Dataset items:

______

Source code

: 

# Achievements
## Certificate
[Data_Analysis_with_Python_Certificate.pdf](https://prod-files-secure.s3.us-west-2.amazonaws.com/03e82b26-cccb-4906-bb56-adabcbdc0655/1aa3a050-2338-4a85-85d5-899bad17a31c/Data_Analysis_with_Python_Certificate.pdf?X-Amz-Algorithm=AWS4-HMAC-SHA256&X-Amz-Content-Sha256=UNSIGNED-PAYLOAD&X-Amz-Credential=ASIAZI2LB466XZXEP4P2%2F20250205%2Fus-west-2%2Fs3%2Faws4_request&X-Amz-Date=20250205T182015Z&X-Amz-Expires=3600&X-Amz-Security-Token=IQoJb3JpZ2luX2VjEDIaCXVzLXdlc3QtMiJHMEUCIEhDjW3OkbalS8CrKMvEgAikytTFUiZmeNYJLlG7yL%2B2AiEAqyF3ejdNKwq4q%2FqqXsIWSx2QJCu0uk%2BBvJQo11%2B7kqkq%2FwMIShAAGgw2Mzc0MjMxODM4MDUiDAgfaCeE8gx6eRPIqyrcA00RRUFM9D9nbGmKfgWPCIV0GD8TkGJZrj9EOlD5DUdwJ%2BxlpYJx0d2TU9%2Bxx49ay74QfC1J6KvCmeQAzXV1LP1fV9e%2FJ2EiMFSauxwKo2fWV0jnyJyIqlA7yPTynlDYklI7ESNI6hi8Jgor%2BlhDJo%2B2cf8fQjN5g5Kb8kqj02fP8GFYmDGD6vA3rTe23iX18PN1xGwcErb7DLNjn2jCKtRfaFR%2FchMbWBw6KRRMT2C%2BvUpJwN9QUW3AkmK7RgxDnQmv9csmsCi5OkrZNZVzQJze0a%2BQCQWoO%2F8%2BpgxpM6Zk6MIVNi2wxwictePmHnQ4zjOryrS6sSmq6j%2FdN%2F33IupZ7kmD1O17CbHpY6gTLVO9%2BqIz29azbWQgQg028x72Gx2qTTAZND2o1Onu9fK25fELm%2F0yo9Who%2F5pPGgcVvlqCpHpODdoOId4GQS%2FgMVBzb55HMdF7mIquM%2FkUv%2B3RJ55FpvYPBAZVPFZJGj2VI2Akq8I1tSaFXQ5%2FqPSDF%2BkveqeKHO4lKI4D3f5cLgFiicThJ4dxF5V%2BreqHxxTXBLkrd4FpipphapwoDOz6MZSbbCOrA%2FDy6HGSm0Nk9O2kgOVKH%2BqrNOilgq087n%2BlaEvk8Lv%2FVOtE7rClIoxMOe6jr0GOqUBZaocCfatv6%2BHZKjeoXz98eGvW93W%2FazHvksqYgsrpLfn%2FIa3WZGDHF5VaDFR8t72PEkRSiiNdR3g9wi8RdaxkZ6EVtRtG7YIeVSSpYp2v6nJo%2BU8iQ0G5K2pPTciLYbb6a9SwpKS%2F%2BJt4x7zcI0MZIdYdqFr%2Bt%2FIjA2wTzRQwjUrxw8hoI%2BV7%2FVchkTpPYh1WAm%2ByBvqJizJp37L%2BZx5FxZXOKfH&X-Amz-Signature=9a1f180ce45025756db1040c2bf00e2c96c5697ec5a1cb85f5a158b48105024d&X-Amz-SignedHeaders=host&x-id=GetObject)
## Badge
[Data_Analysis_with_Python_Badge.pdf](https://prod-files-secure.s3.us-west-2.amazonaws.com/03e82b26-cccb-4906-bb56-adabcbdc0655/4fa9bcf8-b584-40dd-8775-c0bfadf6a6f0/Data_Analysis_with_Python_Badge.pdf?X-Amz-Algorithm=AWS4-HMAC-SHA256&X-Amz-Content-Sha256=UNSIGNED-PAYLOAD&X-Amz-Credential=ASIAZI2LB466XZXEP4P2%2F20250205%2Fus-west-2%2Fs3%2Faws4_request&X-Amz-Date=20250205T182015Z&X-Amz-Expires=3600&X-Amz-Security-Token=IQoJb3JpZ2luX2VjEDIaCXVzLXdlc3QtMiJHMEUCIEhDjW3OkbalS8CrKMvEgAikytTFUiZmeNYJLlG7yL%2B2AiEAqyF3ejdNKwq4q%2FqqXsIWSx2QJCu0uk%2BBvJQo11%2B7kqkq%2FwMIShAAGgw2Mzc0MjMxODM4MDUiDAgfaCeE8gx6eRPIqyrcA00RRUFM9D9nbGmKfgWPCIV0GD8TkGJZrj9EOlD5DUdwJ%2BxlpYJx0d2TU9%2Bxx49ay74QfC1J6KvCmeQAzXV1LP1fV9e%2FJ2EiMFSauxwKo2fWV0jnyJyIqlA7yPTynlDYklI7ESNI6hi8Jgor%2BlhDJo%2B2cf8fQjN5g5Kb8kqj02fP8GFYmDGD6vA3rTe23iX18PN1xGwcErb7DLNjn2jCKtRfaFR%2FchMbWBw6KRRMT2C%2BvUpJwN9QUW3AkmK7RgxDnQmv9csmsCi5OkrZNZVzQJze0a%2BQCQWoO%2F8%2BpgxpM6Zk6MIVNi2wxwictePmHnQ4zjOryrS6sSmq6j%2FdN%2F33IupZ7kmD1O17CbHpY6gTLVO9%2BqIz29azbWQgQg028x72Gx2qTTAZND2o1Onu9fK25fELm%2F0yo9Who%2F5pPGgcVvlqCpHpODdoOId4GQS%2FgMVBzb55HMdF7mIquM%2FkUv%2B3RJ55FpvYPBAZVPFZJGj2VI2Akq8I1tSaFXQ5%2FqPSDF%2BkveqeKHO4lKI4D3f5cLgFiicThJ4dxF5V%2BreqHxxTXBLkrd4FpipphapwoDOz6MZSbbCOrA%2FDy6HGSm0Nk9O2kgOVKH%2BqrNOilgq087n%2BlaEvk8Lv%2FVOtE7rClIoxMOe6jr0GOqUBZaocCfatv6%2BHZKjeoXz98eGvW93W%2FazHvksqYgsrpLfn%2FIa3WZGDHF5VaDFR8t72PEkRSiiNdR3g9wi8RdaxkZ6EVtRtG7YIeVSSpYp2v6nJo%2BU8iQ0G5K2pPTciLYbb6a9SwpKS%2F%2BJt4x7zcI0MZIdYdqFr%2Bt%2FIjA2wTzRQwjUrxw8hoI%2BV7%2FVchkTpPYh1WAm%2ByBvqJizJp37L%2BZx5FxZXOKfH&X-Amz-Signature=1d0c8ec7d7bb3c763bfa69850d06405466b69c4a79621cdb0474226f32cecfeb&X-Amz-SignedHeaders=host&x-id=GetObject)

______

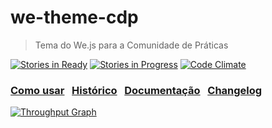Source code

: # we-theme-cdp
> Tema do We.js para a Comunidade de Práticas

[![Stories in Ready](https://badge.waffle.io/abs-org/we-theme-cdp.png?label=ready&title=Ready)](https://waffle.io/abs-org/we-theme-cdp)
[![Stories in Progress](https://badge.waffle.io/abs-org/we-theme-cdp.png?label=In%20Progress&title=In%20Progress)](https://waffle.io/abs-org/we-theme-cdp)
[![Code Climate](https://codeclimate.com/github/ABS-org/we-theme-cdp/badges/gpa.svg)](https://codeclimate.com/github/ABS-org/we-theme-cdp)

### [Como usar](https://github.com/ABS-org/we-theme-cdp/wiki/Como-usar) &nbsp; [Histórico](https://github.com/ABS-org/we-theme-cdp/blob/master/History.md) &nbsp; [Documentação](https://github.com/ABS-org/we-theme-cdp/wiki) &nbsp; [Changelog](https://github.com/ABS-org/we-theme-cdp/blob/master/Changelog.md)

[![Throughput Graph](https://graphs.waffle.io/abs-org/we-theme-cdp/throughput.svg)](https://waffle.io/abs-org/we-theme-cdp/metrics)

______

**PROMPT**. Gather each line from the items that contains the string "waffle".

**ANSWER TO THE EXERCISE**.
[![Stories in Ready](https://badge.waffle.io/abs-org/we-theme-cdp.png?label=ready&title=Ready)](https://waffle.io/abs-org/we-theme-cdp)
[![Stories in Progress](https://badge.waffle.io/abs-org/we-theme-cdp.png?label=In%20Progress&title=In%20Progress)](https://waffle.io/abs-org/we-theme-cdp)
[![Throughput Graph](https://graphs.waffle.io/abs-org/we-theme-cdp/throughput.svg)](https://waffle.io/abs-org/we-theme-cdp/metrics)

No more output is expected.